Je crois que c’est un thème profondément féministe : le choix de refuser un modèle social alors même qu’on pourrait y vivre pas si mal. Pour combien d’entre nous il a cette tête-là, le patriarcat ? Je crois que c’est une thème profondément queer, aussi : le refus des injonctions pseudo-bienveillantes à rationaliser, à justifier, à se justifier. Et puis, si j’ai voulu faire discuter Les Champs de la Lune et La Grande verdure, c’est parce que Lierre, Sable, El-Jarline, appartiennent à la grande famille de celles-qu’on-trouve-bizarres.
El-Jarline, pour moi, elle est autiste, c’est jamais dit mais ça bourgeonne dans toutes ses phrases. Elle ne se répand jamais en pathos mais elle vibre des injustices qu’elle observe ; elle est prête à traverser la surface lunaire et ses robots fous pour trouver les réponses à ses interrogations sur la fièvre aspic. Cette intensité à fleur de regard alliée à ce détachement apparent, cet effort pour déchiffrer les humains depuis la solitude choisie, ça sonne si juste après des décennies de clichés. On commence à leur donner voix, à ces neuroatypies féminines si longtemps tues, niées, invisibilisées parce qu’on a bricolé nos symptomatologies sur des modèles masculins. En faire des narratrices est salutaire – révolutionnaire.
Et Sable, elle est, elle est quoi : strange.
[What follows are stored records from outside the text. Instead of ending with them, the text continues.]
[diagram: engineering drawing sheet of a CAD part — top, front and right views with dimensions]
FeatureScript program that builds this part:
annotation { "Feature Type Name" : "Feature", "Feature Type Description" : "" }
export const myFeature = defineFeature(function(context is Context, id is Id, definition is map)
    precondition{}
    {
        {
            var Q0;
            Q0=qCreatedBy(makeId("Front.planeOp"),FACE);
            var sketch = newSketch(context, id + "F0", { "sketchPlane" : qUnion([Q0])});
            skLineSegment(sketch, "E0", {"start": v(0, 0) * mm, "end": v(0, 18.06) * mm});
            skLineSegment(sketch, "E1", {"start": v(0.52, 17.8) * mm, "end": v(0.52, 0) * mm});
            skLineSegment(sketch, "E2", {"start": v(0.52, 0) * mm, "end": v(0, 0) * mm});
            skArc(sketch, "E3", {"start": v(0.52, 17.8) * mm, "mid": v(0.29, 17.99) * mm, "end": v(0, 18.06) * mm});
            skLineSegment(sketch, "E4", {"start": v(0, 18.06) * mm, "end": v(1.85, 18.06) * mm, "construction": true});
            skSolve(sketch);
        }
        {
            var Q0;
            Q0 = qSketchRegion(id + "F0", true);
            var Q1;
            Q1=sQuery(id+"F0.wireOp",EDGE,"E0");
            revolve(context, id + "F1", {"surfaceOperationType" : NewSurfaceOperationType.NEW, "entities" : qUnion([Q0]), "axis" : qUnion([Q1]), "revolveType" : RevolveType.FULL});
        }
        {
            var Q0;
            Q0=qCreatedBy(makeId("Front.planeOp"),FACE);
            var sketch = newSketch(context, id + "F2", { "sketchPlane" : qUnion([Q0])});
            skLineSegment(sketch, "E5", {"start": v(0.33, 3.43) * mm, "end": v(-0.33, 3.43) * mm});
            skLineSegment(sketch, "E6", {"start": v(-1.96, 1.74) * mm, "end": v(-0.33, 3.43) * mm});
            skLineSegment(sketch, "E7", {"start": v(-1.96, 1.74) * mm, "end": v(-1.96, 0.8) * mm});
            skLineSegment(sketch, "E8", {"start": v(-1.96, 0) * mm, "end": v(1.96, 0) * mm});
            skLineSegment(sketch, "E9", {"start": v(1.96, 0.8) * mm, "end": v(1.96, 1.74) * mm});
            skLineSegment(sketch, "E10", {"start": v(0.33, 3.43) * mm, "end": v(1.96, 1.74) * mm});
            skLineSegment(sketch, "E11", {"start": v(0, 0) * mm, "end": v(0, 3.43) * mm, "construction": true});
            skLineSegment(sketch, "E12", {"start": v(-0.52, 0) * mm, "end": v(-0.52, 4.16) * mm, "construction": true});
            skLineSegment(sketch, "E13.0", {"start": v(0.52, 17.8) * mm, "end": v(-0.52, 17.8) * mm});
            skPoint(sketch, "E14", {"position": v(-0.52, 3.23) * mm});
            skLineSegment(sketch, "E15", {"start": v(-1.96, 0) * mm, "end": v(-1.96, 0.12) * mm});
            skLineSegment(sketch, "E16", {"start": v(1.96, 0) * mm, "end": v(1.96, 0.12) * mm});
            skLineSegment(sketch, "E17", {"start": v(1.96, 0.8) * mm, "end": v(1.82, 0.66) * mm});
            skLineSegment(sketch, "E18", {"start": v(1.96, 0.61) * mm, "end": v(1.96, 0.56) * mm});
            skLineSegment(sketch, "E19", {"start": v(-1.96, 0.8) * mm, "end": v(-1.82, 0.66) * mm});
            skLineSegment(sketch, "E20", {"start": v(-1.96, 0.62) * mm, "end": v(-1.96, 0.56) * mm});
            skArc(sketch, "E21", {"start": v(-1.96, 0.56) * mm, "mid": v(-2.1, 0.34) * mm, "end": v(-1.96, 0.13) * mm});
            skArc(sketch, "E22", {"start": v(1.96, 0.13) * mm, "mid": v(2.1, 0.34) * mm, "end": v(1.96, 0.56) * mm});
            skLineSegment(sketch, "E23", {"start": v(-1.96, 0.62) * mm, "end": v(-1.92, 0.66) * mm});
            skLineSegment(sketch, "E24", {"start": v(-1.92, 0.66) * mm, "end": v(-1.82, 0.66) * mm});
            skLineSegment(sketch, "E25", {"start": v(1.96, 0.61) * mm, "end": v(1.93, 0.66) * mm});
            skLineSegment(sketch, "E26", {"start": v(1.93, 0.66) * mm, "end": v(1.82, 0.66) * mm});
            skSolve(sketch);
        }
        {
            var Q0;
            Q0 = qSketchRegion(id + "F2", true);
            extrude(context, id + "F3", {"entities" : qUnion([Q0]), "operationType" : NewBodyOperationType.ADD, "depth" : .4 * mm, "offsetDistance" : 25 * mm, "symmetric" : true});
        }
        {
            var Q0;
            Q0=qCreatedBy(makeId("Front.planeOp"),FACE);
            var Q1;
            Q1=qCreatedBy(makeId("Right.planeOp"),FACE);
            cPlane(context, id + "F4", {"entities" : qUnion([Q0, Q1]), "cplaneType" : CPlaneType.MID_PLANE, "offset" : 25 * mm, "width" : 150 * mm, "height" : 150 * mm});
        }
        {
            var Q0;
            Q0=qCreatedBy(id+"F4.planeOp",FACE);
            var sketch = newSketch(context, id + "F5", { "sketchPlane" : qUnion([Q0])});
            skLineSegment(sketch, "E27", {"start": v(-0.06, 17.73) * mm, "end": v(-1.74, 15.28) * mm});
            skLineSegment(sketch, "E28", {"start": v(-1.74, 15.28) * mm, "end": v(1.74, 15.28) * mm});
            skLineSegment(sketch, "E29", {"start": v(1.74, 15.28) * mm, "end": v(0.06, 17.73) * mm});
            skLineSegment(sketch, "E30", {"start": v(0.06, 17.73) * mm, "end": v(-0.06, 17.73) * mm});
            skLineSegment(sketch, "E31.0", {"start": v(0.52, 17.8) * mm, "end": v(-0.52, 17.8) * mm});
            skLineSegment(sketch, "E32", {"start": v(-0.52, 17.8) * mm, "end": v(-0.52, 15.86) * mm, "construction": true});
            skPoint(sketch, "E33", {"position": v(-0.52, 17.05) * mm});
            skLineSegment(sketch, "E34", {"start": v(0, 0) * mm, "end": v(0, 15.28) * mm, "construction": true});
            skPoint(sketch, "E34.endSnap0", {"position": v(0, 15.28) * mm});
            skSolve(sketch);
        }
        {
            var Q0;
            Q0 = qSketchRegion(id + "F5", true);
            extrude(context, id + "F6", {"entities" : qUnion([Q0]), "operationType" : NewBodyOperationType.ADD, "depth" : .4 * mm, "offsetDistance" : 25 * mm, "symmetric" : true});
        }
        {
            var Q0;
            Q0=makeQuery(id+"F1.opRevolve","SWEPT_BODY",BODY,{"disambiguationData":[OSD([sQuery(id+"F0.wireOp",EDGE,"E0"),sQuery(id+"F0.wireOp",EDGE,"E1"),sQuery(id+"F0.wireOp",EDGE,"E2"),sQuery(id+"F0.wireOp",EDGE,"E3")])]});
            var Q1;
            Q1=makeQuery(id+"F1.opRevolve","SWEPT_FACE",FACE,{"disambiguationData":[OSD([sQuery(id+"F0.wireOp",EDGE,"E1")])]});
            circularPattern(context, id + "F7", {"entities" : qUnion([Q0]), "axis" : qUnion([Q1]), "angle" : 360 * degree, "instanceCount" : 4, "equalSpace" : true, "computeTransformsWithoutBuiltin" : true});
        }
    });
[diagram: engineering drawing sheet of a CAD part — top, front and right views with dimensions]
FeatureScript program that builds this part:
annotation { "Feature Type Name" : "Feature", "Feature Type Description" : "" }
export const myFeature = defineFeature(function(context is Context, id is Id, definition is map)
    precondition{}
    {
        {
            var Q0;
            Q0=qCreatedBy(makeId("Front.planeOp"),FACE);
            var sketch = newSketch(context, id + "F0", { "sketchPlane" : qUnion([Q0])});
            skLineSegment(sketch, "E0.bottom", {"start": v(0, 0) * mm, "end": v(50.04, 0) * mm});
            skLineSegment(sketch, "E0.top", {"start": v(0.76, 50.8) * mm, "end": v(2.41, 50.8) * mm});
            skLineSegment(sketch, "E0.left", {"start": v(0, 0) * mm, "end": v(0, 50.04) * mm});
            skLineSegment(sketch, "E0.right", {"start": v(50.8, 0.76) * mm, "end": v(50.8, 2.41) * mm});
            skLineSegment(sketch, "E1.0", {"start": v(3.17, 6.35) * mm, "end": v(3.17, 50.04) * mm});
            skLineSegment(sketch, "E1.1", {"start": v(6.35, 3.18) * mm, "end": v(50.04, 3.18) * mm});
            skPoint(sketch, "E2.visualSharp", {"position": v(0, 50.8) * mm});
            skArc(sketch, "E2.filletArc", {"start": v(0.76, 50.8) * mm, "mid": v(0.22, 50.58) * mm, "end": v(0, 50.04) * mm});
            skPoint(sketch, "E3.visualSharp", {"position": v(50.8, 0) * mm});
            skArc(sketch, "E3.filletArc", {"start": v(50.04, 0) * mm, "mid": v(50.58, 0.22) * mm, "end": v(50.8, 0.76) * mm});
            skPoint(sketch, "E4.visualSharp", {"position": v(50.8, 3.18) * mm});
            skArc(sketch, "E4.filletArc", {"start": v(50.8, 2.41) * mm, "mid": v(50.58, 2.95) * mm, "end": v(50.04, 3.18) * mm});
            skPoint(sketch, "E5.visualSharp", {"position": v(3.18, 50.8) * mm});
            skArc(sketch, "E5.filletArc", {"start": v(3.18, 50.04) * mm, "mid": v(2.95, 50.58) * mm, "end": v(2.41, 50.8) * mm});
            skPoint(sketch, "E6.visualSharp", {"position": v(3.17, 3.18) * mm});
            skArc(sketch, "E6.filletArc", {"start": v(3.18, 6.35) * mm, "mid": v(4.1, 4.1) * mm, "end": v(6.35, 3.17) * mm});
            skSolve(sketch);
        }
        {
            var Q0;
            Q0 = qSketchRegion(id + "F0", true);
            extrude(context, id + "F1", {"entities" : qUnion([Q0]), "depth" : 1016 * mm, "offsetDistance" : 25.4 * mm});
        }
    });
On peut lui coller des mots, dire qu’elle est trans, qu’elle est traumatisée, qu’elle a un schéma corporel dysfonctionnant, une difficulté manifeste à assimiler les codes sociaux, une communication qui s’emmêle dans les limites des autres. On pourrait résumer ça comme le fait la grande verdure, en mettant des petites plantes nettement étiquetées dans des petits pots. Ou on peut laisser fleurir son droit à exister, comme celui de Lierre à se barrer. Parce que dans ce récit, la résolution ne s’exprimera pas dans la victoire d’un point de vue, mais dans l’exploration curieuse des interstices.
Dans les deux cas, ce qui germe, c’est moins la critique facile (t’as vu, la société, comme elle est pas sympa) que le décentrement du point de vue et de la perspective. Comme des impressionnistes qui font virer la lumière sur un jardin : décaler le regard et voir comment ça change le tableau.

Mélanie se balade depuis pas mal d’années dans les mondes littéraires et ludiques de l’imaginaire, avec un peu de recherche universitaire sur les mythes, les âmes et les dragons, un peu d’écriture de nouvelles, et beaucoup de lecture. De temps en temps, elle en sort parce que les programmes de l’Éducation nationale exigent qu’on parle d’autre chose aux lycéen·nes. Elle est convaincue qu’il y a des milliers de trésors à partager en SF et en fantasy, et que le cocktail héros couillu, mentor barbu et récit convenu n’y est pas une fatalité.